Theres an old Irish expression that (old) people use when they don’t know a person referenced in a conversation. They’ll ask, who is he when he’s at home? During Heaney’s reading, he didn’t go with all the really famous stuff  — “Digging,” the poems about bog people, the major translations, his beautiful and conflicted responses to Northern Irish violence — but, instead, gave us short, simple, vivid lyrics, most of them about rural life in Ireland. It struck me during the reading and again at breakfast that if being a Poet means, for Yeats, a kind of rebirth, a kind of transcendence, being a poet (with the small p) can also be a way of becoming more fully who one is when one is at home — that bundle of accident, in all our silly humanity, at the breakfast table.

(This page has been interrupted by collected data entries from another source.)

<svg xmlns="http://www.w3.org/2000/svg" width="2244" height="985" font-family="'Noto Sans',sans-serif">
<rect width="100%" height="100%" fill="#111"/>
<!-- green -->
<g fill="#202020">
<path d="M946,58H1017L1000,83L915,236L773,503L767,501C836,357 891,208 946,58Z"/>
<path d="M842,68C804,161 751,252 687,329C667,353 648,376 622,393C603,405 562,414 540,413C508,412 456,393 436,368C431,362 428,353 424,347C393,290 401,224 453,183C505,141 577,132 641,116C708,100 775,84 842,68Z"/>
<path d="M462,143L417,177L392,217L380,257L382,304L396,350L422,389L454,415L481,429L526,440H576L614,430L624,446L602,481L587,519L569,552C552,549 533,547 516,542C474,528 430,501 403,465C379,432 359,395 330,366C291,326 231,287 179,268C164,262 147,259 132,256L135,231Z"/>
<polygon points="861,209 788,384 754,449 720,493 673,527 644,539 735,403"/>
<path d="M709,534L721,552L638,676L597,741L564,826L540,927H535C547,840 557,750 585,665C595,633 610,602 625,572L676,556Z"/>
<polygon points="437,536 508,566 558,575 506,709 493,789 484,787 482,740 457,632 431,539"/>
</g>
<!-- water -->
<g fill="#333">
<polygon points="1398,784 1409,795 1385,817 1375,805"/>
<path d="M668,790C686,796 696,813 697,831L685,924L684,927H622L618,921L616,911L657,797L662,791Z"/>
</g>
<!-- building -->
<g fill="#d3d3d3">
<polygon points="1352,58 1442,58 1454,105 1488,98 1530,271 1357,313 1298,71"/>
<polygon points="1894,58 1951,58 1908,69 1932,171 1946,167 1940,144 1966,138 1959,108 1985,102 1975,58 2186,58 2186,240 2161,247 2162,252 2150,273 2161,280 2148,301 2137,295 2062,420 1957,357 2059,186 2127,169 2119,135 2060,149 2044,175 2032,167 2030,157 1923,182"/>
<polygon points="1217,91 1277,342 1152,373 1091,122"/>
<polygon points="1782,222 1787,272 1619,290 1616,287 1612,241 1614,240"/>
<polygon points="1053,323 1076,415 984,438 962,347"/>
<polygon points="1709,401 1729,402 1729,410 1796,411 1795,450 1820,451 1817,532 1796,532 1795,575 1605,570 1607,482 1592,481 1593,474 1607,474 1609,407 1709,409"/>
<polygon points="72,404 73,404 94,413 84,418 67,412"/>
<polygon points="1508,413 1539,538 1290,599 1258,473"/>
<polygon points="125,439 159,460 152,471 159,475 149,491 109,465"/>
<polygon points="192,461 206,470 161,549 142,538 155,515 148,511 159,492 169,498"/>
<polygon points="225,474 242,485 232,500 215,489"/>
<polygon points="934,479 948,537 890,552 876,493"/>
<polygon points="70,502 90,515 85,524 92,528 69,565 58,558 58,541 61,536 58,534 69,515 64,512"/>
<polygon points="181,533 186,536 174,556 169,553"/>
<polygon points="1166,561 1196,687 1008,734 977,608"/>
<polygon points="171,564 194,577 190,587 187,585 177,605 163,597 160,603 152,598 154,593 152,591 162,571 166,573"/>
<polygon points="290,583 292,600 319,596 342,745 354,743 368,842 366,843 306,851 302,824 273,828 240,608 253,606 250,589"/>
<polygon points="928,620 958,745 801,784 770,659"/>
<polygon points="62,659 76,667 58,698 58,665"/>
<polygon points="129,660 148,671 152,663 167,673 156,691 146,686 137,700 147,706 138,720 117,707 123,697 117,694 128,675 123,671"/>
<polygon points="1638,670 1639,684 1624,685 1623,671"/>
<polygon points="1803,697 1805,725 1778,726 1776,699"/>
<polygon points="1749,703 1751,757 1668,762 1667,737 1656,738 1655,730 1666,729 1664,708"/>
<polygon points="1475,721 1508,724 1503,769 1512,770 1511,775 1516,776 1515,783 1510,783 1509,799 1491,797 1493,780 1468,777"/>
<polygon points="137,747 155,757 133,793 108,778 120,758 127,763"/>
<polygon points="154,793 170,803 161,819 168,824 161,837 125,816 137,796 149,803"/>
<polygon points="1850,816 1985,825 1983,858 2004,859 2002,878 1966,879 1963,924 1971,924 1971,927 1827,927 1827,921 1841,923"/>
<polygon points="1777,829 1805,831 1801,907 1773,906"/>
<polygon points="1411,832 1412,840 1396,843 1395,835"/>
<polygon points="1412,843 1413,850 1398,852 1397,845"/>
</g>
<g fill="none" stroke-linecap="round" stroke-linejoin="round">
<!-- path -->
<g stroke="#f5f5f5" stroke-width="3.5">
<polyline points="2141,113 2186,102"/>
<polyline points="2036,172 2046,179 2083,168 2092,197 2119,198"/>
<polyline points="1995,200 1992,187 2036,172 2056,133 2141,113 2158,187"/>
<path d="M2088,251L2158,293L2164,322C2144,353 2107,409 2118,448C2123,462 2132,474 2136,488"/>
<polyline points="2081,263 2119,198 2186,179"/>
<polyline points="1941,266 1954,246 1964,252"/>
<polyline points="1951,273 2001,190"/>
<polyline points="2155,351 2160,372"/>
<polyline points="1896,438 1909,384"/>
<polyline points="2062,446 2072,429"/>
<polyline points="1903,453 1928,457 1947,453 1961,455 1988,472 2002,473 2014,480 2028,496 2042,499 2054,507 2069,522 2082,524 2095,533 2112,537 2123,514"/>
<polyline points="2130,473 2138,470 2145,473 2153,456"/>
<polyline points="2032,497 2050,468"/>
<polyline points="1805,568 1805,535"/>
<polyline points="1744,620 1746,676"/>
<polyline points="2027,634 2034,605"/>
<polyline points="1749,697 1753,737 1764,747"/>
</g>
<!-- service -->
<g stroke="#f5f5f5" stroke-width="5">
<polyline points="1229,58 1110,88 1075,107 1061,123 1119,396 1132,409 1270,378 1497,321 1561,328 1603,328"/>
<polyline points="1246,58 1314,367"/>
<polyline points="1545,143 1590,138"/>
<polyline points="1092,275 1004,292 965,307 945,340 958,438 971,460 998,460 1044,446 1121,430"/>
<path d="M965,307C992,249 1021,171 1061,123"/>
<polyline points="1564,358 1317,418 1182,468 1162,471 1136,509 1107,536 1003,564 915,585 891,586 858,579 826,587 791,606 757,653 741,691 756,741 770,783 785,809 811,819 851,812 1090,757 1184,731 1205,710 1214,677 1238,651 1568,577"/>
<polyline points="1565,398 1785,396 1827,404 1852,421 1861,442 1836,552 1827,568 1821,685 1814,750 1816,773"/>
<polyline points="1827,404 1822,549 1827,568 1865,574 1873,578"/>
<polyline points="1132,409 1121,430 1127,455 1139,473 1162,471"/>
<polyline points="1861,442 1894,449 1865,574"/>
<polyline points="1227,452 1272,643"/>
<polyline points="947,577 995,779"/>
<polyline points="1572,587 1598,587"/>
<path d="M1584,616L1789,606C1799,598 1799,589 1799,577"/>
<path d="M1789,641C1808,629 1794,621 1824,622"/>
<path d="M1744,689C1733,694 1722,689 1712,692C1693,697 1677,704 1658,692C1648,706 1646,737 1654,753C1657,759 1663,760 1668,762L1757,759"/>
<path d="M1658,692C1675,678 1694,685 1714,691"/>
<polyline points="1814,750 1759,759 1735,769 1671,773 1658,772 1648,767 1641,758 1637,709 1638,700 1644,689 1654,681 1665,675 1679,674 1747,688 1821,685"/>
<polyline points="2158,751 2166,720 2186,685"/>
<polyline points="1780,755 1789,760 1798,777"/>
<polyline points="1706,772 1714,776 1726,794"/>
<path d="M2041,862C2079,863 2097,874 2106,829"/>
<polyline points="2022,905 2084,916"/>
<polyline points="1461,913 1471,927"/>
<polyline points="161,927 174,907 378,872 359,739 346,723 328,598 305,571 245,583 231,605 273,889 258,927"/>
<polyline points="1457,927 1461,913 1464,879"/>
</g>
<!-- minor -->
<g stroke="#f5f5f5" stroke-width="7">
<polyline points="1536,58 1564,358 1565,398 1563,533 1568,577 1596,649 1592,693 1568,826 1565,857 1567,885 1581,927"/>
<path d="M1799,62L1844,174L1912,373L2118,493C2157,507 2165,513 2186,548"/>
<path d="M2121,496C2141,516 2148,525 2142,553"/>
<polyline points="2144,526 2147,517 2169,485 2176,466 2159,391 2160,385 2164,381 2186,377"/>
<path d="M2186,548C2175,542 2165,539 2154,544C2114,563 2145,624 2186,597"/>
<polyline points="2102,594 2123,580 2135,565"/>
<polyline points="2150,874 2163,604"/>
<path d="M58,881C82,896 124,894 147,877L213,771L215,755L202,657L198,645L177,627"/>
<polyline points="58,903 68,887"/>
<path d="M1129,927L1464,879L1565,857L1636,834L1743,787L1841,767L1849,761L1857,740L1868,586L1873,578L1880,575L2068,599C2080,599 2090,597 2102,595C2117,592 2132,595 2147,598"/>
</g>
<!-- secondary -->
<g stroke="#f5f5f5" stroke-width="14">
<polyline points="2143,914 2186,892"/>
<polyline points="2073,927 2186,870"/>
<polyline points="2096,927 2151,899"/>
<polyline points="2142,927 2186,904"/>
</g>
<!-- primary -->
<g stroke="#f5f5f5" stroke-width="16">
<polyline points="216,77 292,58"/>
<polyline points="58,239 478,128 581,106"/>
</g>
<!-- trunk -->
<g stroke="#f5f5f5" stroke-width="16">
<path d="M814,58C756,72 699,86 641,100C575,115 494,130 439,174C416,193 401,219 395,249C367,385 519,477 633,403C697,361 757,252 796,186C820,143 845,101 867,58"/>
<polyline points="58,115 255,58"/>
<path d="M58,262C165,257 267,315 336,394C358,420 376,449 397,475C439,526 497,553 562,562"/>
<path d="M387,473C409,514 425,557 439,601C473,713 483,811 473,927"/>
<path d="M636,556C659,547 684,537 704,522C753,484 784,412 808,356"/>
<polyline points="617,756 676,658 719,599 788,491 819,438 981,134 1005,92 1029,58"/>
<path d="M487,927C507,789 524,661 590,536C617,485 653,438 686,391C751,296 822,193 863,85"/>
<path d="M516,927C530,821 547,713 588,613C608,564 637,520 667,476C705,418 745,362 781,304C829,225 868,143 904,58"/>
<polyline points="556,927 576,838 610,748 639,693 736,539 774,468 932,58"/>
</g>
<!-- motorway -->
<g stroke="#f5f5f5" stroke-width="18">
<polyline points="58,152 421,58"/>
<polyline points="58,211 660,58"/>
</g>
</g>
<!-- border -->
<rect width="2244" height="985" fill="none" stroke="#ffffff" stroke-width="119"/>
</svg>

When Heaney was introduced at the reading by the president of the Yeats Summer School, she said that Heaney decided once again to give a reading, even though he has not been in the best of health, because he said he owed it to Yeats. That sounds pretty audacious -— though, if anyone has earned that right, it’s Heaney — but during the course of the reading it became clear to me that the choice of simple lyrics, as opposed to the biggies, was really an act of humble tribute, a return to poetry as something beautifully ordinary.

All of which is an elaborate way of saying that Heaney, for all his fame, was a thoroughly humble person. Over the years, I’ve seen him interact with lots of fans, including many Geneseo students eager to have their books signed and to ask questions about their own encounters with his poems, and he was always, just that — humble, kind, open, ready to talk.

The first time I met him, in 1995 at a hotel bar in Sligo, I was one of those eager students. A group of us, all in graduate school, had pretty much cornered him, testing out our ideas for seminar papers and doctoral theses, and, while I don’t remember what he said (I was too self-conscious about meeting the great poet to actually listen to him), I remember his manner —  friendly, interested, obviously content to sit around and talk poetry, even with (what must have been an unbearable) gaggle of graduate students.

Okay, I’m starting to use alliteration and odd metaphors (gaggle?) in my phrasing — time to wrap this up. When Heaney read, when he talked in bars, when he sat at breakfast smiling shyly to passersby, he always seemed, to me at least, to be at home as himself, at home as both poet and person, person and poet.

Heres one of the poems from that last public reading. Its a nice one for summer’s end:

Blackberry-Picking

Late August, given heavy rain and sun
For a full week, the blackberries would ripen.
At first, just one, a glossy purple clot
Among others, red, green, hard as a knot.
You ate that first one and its flesh was sweet
Like thickened wine: summer’s blood was in it
Leaving stains upon the tongue and lust for
Picking. Then red ones inked up and that hunger
Sent us out with milk cans, pea tins, jam pots
Where briars scratched and wet grass bleached our boots.
Round hayfields, cornfields and potato drills
We trekked and picked until the cans were full,
Until the tinkling bottom had been covered
With green ones, and on top big dark blobs burned
Like a plate of eyes. Our hands were peppered
With thorn pricks, our palms sticky as Bluebeards.
We hoarded the fresh berries in the byre
But when the bath was filled we found a fur,
A rat-grey fungus, glutting on our cache.
The juice was stinking too. Once off the bush
The fruit fermented, the sweet flesh would turn sour.
I always felt like crying. It wasnt fair
That all the lovely canfuls smelt of rot.
Each year I hoped theyd keep, knew they would not.